▶ _PROVIDED TEXT_
Wigan boss Roberto Martinez was highly critical of Bradley Johnson's role in the injury exit of his influential midfielder James McCarthy. The Republic of Ireland international could now miss the first part of Wigan's festive programme with ankle ligament damage after a heavy challenge that earned the City man a yellow card.

'It was a disappointing moment. Believe me, it was a nasty challenge, it was a challenge or an incident off the ball,' said Martinez.

'James McCarthy picked up a very nasty injury on his ankle. The referee saw it and he gave him a yellow card. There is not much else he could have done but it was one of those actions you don't want to see.

'We all know James McCarthy, he is in a great moment of form, he scored two goals in the previous game and they took him out of the game and that was very, very disappointing. It is the ankle ligament – the external ligament – we will X-ray it in the next 24 hours and find out. We'll get the results from the scan very shortly but I doubt if he's available for the next 10 days. I doubt it very much.'

Adrian Lopez also finished the match on a stretcher with a suspected hamstring injury, but Martinez insists it is too easy to attribute Wigan's recent downturn solely to a lengthening list of absentees.

▶ _TASK DESCRIPTION_
Keep going with the football report on James McCarthy's injury, starting right after its last sentence.

Dataset entries:
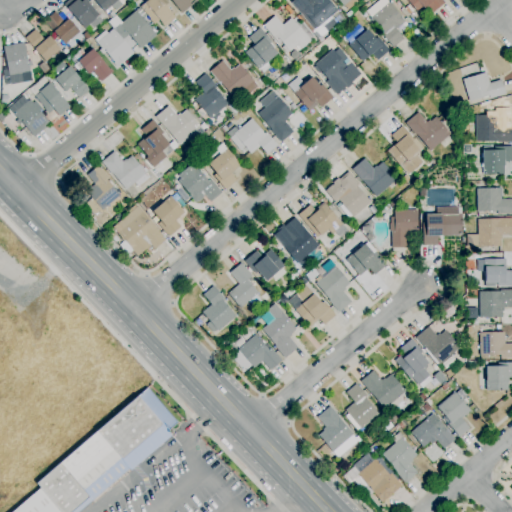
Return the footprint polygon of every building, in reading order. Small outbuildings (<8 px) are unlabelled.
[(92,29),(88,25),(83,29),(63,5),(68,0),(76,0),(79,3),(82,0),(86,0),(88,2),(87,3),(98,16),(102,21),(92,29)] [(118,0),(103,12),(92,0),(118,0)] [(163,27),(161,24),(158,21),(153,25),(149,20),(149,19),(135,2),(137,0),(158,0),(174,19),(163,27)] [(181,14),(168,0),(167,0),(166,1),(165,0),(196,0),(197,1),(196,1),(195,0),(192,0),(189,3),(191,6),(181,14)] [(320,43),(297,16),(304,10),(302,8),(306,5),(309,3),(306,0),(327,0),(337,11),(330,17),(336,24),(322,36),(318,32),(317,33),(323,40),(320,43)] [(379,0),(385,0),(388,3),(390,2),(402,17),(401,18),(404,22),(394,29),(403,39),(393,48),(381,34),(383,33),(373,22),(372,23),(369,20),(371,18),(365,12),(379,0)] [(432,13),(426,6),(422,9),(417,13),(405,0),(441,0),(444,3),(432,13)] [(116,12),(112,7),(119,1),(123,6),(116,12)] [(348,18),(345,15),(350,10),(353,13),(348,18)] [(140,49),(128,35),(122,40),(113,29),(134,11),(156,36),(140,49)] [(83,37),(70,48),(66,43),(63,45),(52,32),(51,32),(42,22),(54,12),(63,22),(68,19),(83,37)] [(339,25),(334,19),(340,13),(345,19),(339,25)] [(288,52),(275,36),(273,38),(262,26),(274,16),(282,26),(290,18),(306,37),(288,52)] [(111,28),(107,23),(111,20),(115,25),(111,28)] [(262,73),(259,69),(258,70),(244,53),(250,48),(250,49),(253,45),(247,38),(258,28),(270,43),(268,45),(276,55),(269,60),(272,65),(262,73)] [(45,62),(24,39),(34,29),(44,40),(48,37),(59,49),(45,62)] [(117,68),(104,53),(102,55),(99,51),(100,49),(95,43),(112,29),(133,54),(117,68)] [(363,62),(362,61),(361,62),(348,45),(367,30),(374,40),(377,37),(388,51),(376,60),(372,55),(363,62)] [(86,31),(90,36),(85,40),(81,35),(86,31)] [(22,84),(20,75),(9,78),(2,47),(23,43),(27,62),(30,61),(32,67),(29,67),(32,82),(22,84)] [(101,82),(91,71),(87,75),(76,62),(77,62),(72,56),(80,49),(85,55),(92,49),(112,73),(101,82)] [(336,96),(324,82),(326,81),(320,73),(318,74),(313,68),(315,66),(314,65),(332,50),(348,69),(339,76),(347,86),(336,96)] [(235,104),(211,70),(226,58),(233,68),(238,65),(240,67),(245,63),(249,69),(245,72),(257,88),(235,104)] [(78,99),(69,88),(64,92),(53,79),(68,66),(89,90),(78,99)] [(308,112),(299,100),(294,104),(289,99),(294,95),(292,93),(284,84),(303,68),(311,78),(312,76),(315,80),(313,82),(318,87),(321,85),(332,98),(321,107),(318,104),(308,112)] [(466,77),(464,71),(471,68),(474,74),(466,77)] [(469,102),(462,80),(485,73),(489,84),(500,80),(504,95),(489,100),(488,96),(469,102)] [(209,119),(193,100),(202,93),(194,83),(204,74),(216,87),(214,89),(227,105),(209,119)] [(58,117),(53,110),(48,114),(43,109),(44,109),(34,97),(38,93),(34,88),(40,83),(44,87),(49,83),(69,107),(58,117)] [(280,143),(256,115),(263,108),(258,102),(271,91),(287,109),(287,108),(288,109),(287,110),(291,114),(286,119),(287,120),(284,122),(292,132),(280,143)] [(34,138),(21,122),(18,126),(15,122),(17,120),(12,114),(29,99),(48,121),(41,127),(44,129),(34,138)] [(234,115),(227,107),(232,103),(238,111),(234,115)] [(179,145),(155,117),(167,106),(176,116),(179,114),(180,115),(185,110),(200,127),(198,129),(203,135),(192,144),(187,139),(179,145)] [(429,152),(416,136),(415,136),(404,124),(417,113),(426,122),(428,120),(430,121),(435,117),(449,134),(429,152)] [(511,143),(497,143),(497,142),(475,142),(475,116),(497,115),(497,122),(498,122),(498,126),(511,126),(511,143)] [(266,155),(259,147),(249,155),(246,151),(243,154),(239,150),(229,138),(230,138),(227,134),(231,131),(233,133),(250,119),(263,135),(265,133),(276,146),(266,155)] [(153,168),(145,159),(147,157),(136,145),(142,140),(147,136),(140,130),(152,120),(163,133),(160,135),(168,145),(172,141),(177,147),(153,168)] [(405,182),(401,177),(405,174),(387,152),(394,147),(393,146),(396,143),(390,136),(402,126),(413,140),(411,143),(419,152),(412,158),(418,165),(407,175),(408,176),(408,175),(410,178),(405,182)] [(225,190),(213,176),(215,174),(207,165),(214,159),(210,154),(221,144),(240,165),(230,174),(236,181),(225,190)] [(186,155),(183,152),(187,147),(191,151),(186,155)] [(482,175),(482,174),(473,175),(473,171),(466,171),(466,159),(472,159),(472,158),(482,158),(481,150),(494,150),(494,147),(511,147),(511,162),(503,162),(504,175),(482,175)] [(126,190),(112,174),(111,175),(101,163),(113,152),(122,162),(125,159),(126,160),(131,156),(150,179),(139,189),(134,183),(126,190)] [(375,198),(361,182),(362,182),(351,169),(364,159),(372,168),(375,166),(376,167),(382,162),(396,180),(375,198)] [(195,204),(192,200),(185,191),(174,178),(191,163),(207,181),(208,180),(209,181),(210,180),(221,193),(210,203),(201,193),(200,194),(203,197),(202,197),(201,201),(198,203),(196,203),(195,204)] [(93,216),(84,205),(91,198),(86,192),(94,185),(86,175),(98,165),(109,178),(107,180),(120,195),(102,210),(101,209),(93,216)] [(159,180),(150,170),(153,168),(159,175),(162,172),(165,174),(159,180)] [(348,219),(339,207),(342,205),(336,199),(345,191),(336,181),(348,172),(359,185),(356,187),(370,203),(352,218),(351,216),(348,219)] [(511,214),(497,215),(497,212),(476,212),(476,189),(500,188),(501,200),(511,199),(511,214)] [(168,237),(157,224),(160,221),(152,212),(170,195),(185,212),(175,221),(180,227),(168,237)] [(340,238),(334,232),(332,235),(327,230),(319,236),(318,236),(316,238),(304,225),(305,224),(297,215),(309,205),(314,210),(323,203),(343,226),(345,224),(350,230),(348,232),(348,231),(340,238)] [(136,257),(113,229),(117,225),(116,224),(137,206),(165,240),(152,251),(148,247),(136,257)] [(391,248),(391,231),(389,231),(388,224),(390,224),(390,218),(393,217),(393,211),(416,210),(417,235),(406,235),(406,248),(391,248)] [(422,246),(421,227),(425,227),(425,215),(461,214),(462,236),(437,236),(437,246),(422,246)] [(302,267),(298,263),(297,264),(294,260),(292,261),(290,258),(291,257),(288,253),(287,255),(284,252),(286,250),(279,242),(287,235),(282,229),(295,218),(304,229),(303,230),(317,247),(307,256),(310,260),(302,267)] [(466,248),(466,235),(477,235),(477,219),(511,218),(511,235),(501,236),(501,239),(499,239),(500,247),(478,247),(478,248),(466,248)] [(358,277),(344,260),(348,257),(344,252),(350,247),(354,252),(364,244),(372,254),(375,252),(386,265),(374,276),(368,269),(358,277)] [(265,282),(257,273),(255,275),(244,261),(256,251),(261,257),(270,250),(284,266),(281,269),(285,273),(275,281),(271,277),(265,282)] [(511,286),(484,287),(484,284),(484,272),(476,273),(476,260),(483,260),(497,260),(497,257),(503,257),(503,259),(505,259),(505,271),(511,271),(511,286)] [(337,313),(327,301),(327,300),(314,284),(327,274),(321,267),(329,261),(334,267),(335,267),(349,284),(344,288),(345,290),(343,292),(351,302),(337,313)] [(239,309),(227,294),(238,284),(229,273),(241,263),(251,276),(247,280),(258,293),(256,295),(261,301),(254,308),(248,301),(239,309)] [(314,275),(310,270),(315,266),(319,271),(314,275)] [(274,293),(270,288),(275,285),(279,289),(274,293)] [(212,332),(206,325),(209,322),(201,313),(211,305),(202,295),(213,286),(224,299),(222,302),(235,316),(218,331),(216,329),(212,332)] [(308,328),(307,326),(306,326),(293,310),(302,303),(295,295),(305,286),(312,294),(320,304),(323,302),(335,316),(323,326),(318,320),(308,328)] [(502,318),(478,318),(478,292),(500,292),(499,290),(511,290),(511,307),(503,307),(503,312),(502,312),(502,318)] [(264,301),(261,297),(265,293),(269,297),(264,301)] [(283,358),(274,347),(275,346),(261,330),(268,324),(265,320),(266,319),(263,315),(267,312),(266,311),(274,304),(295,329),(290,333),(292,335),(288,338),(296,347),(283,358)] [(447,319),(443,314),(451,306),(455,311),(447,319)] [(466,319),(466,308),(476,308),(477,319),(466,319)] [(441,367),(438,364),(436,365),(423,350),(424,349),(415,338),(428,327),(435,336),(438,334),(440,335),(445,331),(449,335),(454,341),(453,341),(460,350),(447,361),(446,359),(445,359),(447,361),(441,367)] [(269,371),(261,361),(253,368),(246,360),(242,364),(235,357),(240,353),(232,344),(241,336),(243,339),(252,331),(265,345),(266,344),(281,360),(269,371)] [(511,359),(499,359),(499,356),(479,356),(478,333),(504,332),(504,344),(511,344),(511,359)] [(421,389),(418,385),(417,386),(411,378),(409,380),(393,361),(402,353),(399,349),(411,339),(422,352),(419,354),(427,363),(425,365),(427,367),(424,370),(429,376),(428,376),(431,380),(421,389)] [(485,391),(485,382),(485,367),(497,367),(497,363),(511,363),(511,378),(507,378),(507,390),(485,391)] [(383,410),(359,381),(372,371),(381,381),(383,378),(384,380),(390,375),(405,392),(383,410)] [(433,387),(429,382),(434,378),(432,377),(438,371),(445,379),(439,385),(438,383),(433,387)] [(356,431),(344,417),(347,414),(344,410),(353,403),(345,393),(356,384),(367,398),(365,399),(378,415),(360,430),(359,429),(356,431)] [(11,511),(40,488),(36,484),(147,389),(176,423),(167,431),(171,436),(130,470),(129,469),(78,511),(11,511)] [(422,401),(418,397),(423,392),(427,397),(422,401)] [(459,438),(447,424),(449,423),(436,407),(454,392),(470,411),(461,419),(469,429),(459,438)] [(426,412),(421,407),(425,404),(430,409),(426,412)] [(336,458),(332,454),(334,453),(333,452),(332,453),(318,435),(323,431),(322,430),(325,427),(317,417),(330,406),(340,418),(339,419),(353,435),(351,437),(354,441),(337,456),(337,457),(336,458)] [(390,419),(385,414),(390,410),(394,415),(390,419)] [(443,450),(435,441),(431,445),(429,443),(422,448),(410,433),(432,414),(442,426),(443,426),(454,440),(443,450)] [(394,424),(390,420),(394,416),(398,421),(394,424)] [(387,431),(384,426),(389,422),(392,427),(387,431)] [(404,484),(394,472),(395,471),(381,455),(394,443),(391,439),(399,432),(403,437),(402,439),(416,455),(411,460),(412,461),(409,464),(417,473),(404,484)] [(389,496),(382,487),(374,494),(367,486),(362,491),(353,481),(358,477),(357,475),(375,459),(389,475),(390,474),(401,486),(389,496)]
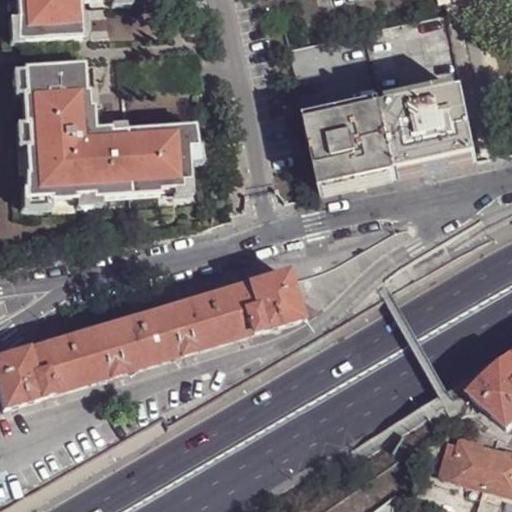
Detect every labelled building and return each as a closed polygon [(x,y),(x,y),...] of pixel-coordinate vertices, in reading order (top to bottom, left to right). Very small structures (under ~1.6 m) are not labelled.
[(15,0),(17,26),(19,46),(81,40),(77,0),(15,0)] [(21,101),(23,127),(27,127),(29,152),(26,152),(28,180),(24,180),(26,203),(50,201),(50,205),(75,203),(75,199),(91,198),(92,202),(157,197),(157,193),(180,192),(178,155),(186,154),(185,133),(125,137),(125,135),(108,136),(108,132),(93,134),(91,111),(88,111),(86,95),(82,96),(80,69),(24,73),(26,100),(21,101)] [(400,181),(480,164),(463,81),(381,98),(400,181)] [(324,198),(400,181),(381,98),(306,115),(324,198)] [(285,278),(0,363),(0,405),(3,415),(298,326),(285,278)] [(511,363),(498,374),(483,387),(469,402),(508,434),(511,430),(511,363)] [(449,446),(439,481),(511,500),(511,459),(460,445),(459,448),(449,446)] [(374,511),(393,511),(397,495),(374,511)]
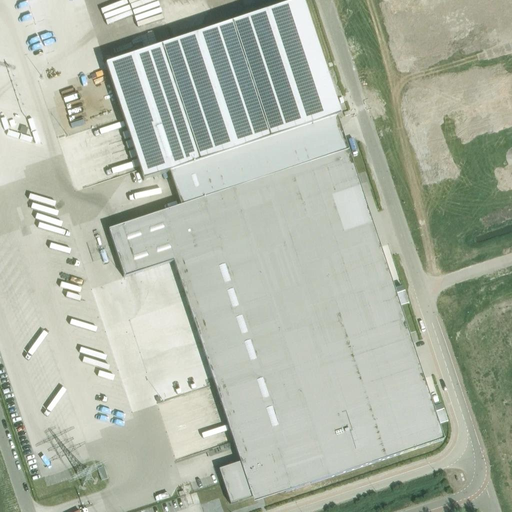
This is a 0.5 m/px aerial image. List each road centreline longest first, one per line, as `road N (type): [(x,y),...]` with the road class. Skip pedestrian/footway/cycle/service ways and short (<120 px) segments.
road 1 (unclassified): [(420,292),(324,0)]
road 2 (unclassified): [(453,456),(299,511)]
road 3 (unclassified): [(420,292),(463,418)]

▶ _RESULT OF THIS EXERCISE_
'You need to cope with injuries and you need to cope with suspensions,' he said. 'At the moment we have four centre-halves, probably our most senior centre-halves, out injured and today it showed.

'The two goals we conceded were soft and that is disappointing. The reason, clearly, is the amount of players we've got missing and it's not an excuse.

'When you've got one or two players missing it can become an excuse, you've got a larger squad, but when you've got six players plus the two injuries we picked up today you're talking about facing games at this level with eight players missing.

'It becomes tough for the players, but we can't perform in the manner we did in the first half, feeling sorry for ourselves and looking like a team without real desire and I'm glad the second half was the opposite of that. It will set us up nicely for the next game against Arsenal at home.'

Martinez was upset by the manner of his side's first half capitulation at Carrow Road.

The Spaniard felt the Latics' gifted Norwich the win that kept his strugglers mired in the Premier League relegation zone after a fifth league defeat in seven.

'It looked in the first half like we were feeling sorry about ourselves because we had six injuries and they are senior, important players in the squad and we played with that fear – we need to be brave, we need to be arrogant on the ball and I think we showed that in the second half, but not in the first,' he said.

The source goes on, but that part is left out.